A Michigan program that gives cash payments to pregnant people and mothers of newborn children could be expanding with the help of the state Legislature.
A bill to increase state support for the program, called Rx Kids, is scheduled to receive a hearing before the state Senate Housing and Human Services Committee at noon on Tuesday.
Dr. Mona Hanna is the program’s director and the associate dean of public health at Michigan State University's College of Human Medicine. She said families that Rx Kids has helped have used that money to get necessary health care.
“A massive improvement in prenatal care utilization, meaning families are going to prenatal care earlier, they’re going more often. And because of that, we’re actually seeing improvements in even birth outcomes, improvements in things like birth weight, and a decrease in prematurity and less NICU admissions,” Hanna said.
Rx Kids currently serves families in low-income areas like Flint, Clare County, and the Eastern Upper Peninsula. They get $1,500 during pregnancy and $500 a month during the baby's first months of life, with no strings attached, and no income cap.
Hanna said it runs efficiently with relatively low administrative costs.
“We have built a plug-and-play program. When we launched Rx Kids in Flint in January 2024, we were just figuring out how to do it. It was never going to be just about Flint, it was about building a model that we could quickly scale and replicate, and that’s exactly what we have done,” Hanna said.

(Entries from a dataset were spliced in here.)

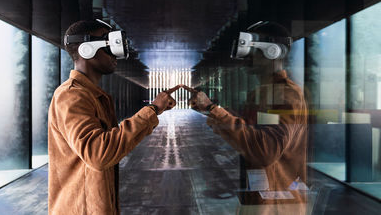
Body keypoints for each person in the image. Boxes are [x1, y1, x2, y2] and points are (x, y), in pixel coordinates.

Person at [48, 20, 180, 215]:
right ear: (87, 50)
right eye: (109, 47)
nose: (115, 55)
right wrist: (151, 110)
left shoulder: (92, 95)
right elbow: (98, 154)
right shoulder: (71, 95)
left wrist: (155, 110)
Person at [183, 21, 308, 208]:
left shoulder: (286, 95)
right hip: (261, 197)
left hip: (279, 203)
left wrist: (213, 110)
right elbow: (250, 133)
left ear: (272, 52)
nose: (246, 58)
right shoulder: (261, 94)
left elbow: (266, 151)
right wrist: (212, 110)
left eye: (252, 51)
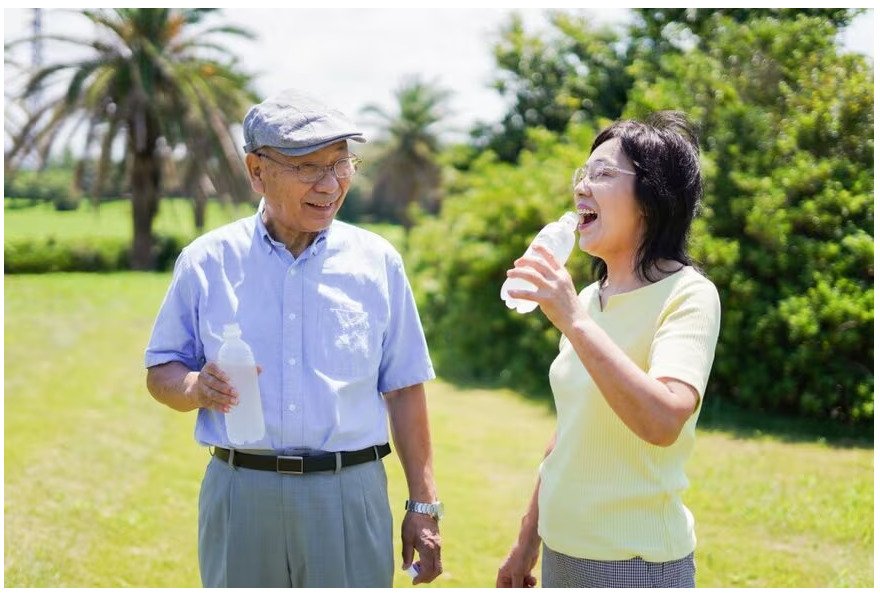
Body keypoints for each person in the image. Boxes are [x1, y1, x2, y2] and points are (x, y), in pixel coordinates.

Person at [145, 89, 443, 588]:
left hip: (350, 496)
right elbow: (162, 371)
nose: (330, 184)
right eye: (308, 167)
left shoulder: (377, 262)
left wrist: (424, 504)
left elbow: (405, 387)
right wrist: (196, 388)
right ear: (257, 171)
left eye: (341, 164)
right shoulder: (206, 261)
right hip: (242, 494)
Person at [496, 111, 721, 588]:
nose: (582, 188)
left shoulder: (688, 294)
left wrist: (573, 322)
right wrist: (525, 545)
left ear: (652, 197)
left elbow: (663, 421)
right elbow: (568, 437)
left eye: (602, 174)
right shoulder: (587, 300)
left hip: (634, 563)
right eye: (583, 174)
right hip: (563, 551)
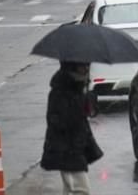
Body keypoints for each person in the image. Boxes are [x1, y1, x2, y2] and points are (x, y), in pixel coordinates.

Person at [40, 61, 103, 195]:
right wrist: (73, 115)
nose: (86, 69)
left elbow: (87, 115)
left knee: (72, 189)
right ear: (72, 67)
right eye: (82, 66)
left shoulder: (78, 88)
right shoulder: (61, 91)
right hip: (66, 149)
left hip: (76, 148)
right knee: (80, 189)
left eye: (87, 66)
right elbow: (55, 120)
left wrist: (88, 100)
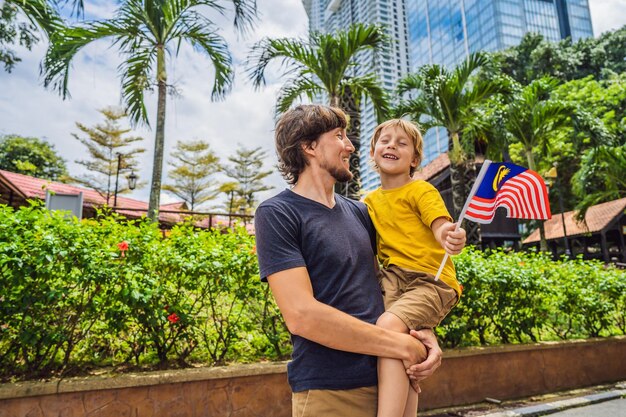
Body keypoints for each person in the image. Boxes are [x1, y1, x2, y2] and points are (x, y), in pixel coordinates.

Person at [254, 105, 443, 417]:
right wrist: (399, 345)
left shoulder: (361, 212)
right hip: (330, 391)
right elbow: (302, 315)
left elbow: (393, 284)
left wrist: (425, 336)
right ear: (309, 146)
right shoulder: (278, 214)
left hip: (391, 379)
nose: (351, 146)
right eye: (339, 136)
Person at [364, 119, 466, 417]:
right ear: (373, 151)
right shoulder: (368, 202)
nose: (392, 145)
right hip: (393, 280)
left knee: (387, 329)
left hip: (430, 282)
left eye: (402, 143)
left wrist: (448, 234)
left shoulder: (421, 190)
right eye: (385, 140)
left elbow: (439, 223)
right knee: (399, 344)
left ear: (415, 160)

Funding for the program comes from a mix of public and private dollars.
In Michigan, Rx Kids has seen support from across the political spectrum, including from supporters of free market policies.
But a recent study from the National Bureau of Economic Research raised at least some doubts about the effectiveness of direct cash payments. The COVID-19 pandemic, however, may have skewed those results.
Hanna mentioned that and other confounding factors, like cash payments not keeping up with inflation, and other direct payments given to Americans as part of COVID-19 stimulus checks. She defended the effectiveness of cash payments, noting many other countries already provide money to parents.
“That massive global evidence shows significant impacts when it comes to family financial stability, health impacts, child development, and the list goes on. And the evidence is strongest when you give families with the youngest children cash,” Hanna said.